謝田氏は「まず、中国経済は現在、明らかに衰退している。このような状況では、企業の収益が悪化し、倒産が相次ぐことで、銀行の不良債権が増加し、資金繰りに問題が生じる。もしこうした動きが大規模に広がれば、不良債権や貸し倒れがさらに増加し、業界全体が危機に陥る可能性がある。その場合、事態は極めて深刻になる」と述べています。
上海金融・発展実験室主任の曾剛氏は、今回の逆イールドについて「業界全体の一般的な現象ではなく、特定の銀行がそれぞれの負債構造に基づいて採用した短期的な戦略だ。すべての銀行には金利差を管理し、負債コストを抑える必要がある。しかし、各銀行の負債構造は異なり、それに応じて調整の戦略も変わってくる」と指摘しています。
巨大な危機が迫る
個人メディアの文昭氏は、2月14日に自身のYouTubeチャンネル「談古論今」で、中国でひそかに進行している重大な動きについて指摘しました。それは、多くの小規模銀行が大手銀行に吸収合併されているという事実です。
文昭氏は「中国政府がこのような措置を取る目的は、銀行の規模を拡大することで市場の変動を抑え、小規模銀行の不良債権リスクを軽減することにある。しかし、この動きの重要性は過小評価されている」と述べています。
同氏によれば、中国の小規模銀行の総資産規模は約8兆ドル(約1200兆円)に達し、これは米国の銀行業界全体の3分の1に相当します。そのため、金融業界全体のバランスにおいて依然として極めて重要な要素となっています。
「深刻な話をすれば、これは間違いなく迫り来る巨大な危機だ」と文昭氏は警鐘を鳴らしています。
ロイター通信が中国の公式データを分析した結果、中国は2024年に史上最大の農村銀行合併の波を経験したことが明らかになりました。
アナリストらは、この動きについて「中国当局が小規模銀行のリスクに対応しようとする試みは、将来的にさらなる問題を引き起こす可能性がある」と指摘しています。
中国には約4000の小規模銀行があり、その多くは債務を抱えた省級政府の支援を受けており、主に短期のマネーマーケットや銀行間融資に依存して資金を調達しています。こうした銀行の一部が破綻すれば、金融の安定が脅かされる可能性があります。
ロイターが過去12カ月間の規制当局の資料や企業の報告書を分析した結果、中国では2024年に少なくとも290の農村銀行がより大規模な金融機関に統合されたことが判明しました。この合併の規模はこれまで報道されておらず、中国の金融業界が抱える問題の深刻さを浮き彫りにしています。

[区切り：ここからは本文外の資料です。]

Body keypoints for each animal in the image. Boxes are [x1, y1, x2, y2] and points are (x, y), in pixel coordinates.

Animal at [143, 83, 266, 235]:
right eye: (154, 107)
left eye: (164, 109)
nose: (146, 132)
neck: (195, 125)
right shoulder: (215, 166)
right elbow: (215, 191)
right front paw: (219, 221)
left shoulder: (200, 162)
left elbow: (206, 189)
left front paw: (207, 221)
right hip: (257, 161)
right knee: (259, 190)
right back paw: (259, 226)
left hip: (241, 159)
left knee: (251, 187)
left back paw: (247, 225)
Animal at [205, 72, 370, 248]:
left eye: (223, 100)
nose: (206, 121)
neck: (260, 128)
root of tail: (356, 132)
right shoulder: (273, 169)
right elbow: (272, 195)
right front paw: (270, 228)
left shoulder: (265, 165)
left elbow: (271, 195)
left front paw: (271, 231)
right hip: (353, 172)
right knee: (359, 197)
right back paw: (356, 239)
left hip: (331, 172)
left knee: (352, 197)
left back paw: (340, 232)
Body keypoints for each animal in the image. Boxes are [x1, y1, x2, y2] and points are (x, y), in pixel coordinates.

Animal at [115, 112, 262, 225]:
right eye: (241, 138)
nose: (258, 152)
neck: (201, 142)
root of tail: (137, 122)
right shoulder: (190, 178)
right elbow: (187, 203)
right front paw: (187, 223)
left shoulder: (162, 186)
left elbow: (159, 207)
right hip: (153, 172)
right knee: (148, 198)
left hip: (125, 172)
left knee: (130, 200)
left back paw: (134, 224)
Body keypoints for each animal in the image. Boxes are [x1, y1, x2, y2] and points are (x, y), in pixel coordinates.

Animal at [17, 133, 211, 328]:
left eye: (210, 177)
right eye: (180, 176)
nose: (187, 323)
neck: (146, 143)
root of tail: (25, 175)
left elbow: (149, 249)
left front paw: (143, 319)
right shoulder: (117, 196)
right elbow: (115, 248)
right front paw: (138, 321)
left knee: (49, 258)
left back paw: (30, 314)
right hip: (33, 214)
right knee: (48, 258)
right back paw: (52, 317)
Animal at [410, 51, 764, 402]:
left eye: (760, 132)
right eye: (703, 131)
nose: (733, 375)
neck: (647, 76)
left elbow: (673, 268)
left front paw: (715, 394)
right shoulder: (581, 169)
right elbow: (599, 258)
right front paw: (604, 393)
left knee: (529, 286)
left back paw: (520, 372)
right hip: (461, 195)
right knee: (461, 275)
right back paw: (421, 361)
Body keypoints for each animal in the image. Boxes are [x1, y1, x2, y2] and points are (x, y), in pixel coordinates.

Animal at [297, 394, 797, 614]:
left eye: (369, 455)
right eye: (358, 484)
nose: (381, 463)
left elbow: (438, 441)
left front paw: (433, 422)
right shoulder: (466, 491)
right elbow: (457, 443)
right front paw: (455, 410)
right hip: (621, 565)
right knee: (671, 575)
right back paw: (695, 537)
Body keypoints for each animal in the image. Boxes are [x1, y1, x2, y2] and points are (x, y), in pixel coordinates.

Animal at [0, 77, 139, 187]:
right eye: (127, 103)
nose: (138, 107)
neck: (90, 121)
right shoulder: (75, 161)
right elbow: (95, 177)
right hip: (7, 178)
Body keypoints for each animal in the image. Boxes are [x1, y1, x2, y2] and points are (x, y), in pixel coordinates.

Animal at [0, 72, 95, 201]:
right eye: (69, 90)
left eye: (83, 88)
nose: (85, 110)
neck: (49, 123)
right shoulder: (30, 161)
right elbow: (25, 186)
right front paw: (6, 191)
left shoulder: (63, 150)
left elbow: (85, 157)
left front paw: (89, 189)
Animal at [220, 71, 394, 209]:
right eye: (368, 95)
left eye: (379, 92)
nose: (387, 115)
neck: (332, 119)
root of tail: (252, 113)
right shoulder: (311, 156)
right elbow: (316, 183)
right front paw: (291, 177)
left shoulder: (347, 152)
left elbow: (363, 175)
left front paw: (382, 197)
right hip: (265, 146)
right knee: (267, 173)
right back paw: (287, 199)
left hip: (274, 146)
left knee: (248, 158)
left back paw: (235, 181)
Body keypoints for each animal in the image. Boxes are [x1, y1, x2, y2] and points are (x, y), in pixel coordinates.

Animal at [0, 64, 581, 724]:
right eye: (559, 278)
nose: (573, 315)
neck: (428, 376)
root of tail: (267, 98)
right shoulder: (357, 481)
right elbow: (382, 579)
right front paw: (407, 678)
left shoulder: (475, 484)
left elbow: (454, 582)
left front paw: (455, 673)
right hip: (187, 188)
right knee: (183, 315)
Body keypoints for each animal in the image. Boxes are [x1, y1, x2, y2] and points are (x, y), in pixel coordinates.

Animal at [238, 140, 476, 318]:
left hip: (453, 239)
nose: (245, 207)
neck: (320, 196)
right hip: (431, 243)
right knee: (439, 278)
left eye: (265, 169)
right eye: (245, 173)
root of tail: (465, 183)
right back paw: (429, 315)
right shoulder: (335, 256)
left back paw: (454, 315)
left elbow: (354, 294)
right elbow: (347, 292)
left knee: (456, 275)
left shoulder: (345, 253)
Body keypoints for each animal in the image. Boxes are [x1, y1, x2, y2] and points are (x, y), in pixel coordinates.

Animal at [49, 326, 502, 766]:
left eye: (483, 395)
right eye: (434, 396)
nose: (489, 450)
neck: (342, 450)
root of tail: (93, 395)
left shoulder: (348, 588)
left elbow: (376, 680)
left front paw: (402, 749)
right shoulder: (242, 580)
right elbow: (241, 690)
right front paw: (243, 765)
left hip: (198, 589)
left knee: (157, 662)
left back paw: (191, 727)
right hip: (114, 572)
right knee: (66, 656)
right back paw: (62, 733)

公式データによると、昨年の第3四半期における農村商業銀行の不良債権比率は3.04%に達しており、これは中国全体の銀行業界の不良債権比率1.56%のほぼ2倍に相当します。
元ブリッジウォーター・アソシエイツ(Bridgewater)およびUBSアジアのアナリストであるジェイソン・ベッドフォード氏は、小規模銀行の合併について「破綻した機関を統合することで、結果的に『より大きな問題を抱えた銀行』を生み出しているに過ぎない」と指摘しています。
また、中国を専門とする調査会社ガベカル・ドラゴノミクスの副ディレクターであるクリストファー・ベドー氏も、「この戦略では不良資産などの根本的な問題を解決することはできず、多くの課題が今後も残り続ける」と述べています。